Start of INPUT DATA
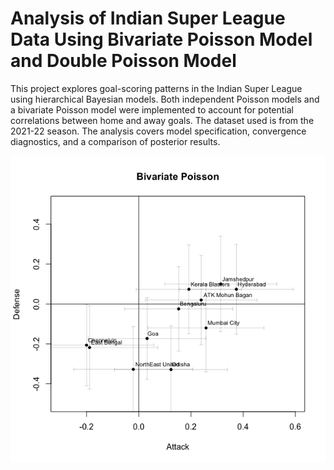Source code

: # Analysis of Indian Super League Data Using Bivariate Poisson Model and Double Poisson Model

This project explores goal-scoring patterns in the Indian Super League using hierarchical Bayesian models. Both independent Poisson models and a bivariate Poisson model were implemented to account for potential correlations between home and away goals. The dataset used is from the 2021-22 season. The analysis covers model specification, convergence diagnostics, and a comparison of posterior results.

![Poisson Model Posterior Results](plots/bvp_plot.png)
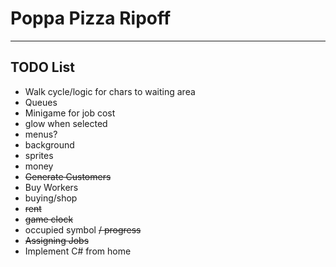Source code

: 
# Poppa Pizza Ripoff

---

## TODO List

- Walk cycle/logic for chars to waiting area
- Queues
- Minigame for job cost
- glow when selected
- menus?
- background
- sprites
- money
- ~~Generate Customers~~
- Buy Workers
- buying/shop
- ~~rent~~
- ~~game clock~~
- occupied symbol ~~/ progress~~
- ~~Assigning Jobs~~
- Implement C# from home
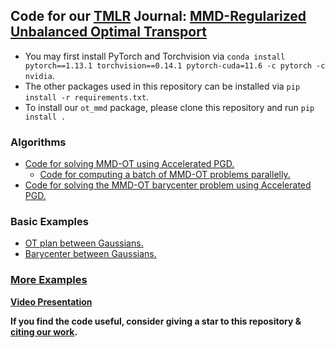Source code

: ## Code for our [TMLR](https://jmlr.org/tmlr/) Journal: [MMD-Regularized Unbalanced Optimal Transport](https://arxiv.org/pdf/2011.05001.pdf)
- You may first install PyTorch and Torchvision via `conda install pytorch==1.13.1 torchvision==0.14.1 pytorch-cuda=11.6 -c pytorch -c nvidia`.
- The other packages used in this repository can be installed via `pip install -r requirements.txt`.
- To install our `ot_mmd` package, please clone this repository and run `pip install .`

### Algorithms
  - [Code for solving MMD-OT using Accelerated PGD.](./ot_mmd/mmdot.py)
      - [Code for computing a batch of MMD-OT problems parallelly.](./ot_mmd/b_mmdot.py)
  - [Code for solving the MMD-OT barycenter problem using Accelerated PGD.](./ot_mmd/barycenter.py)
### Basic Examples
  - [OT plan between Gaussians.](./examples/synthetic/OTplan.ipynb)
  - [Barycenter between Gaussians.](./examples/synthetic/barycenter_with_imq.ipynb)
### [More Examples](./examples)

[**Video Presentation**](https://youtu.be/FSJ4_GfLhHo)

**If you find the code useful, consider giving a star to this repository & [citing our work](https://github.com/Piyushi-0/MMD-reg-OT/blob/main/bibtex.txt).**


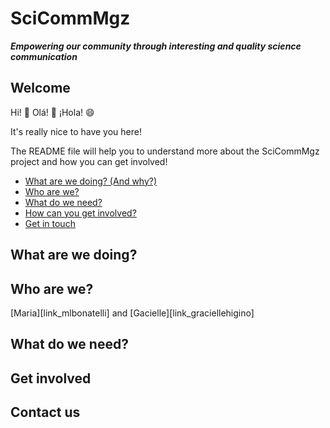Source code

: # SciCommMgz

***Empowering our community through interesting and quality science communication***

## Welcome

Hi! :wave: Olá! :handshake: ¡Hola! :smile:

It's really nice to have you here!

The README file will help you to understand more about the SciCommMgz project and how you can get involved!

* [What are we doing? (And why?)](#what-are-we-doing)
* [Who are we?](#who-are-we)
* [What do we need?](#what-do-we-need)
* [How can you get involved?](#get-involved)
* [Get in touch](#contact-us)

## What are we doing?

## Who are we?
[Maria][link_mlbonatelli] and [Gacielle][link_graciellehigino] 

## What do we need?

## Get involved

## Contact us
End of INPUT DATA
- TO-DO ITEM:
Rewrite every line of the data above as a JSON list of strings, one string per line and no strings for blank lines. Leave the pictures out of the answer.

- TASK RESULT:
[
  "Source code",
  ": # Analysis of Indian Super League Data Using Bivariate Poisson Model and Double Poisson Model",
  "This project explores goal-scoring patterns in the Indian Super League using hierarchical Bayesian models. Both independent Poisson models and a bivariate Poisson model were implemented to account for potential correlations between home and away goals. The dataset used is from the 2021-22 season. The analysis covers model specification, convergence diagnostics, and a comparison of posterior results.",
  "![Poisson Model Posterior Results](plots/bvp_plot.png)",
  "Source code",
  ": ",
  "# Poppa Pizza Ripoff",
  "---",
  "## TODO List",
  "- Walk cycle/logic for chars to waiting area",
  "- Queues",
  "- Minigame for job cost",
  "- glow when selected",
  "- menus?",
  "- background",
  "- sprites",
  "- money",
  "- ~~Generate Customers~~",
  "- Buy Workers",
  "- buying/shop",
  "- ~~rent~~",
  "- ~~game clock~~",
  "- occupied symbol ~~/ progress~~",
  "- ~~Assigning Jobs~~",
  "- Implement C# from home",
  "Source code",
  ": ## Code for our [TMLR](https://jmlr.org/tmlr/) Journal: [MMD-Regularized Unbalanced Optimal Transport](https://arxiv.org/pdf/2011.05001.pdf)",
  "- You may first install PyTorch and Torchvision via `conda install pytorch==1.13.1 torchvision==0.14.1 pytorch-cuda=11.6 -c pytorch -c nvidia`.",
  "- The other packages used in this repository can be installed via `pip install -r requirements.txt`.",
  "- To install our `ot_mmd` package, please clone this repository and run `pip install .`",
  "### Algorithms",
  "  - [Code for solving MMD-OT using Accelerated PGD.](./ot_mmd/mmdot.py)",
  "      - [Code for computing a batch of MMD-OT problems parallelly.](./ot_mmd/b_mmdot.py)",
  "  - [Code for solving the MMD-OT barycenter problem using Accelerated PGD.](./ot_mmd/barycenter.py)",
  "### Basic Examples",
  "  - [OT plan between Gaussians.](./examples/synthetic/OTplan.ipynb)",
  "  - [Barycenter between Gaussians.](./examples/synthetic/barycenter_with_imq.ipynb)",
  "### [More Examples](./examples)",
  "[**Video Presentation**](https://youtu.be/FSJ4_GfLhHo)",
  "**If you find the code useful, consider giving a star to this repository & [citing our work](https://github.com/Piyushi-0/MMD-reg-OT/blob/main/bibtex.txt).**",
  "Source code",
  ": # SciCommMgz",
  "***Empowering our community through interesting and quality science communication***",
  "## Welcome",
  "Hi! :wave: Olá! :handshake: ¡Hola! :smile:",
  "It's really nice to have you here!",
  "The README file will help you to understand more about the SciCommMgz project and how you can get involved!",
  "* [What are we doing? (And why?)](#what-are-we-doing)",
  "* [Who are we?](#who-are-we)",
  "* [What do we need?](#what-do-we-need)",
  "* [How can you get involved?](#get-involved)",
  "* [Get in touch](#contact-us)",
  "## What are we doing?",
  "## Who are we?",
  "[Maria][link_mlbonatelli] and [Gacielle][link_graciellehigino] ",
  "## What do we need?",
  "## Get involved",
  "## Contact us"
]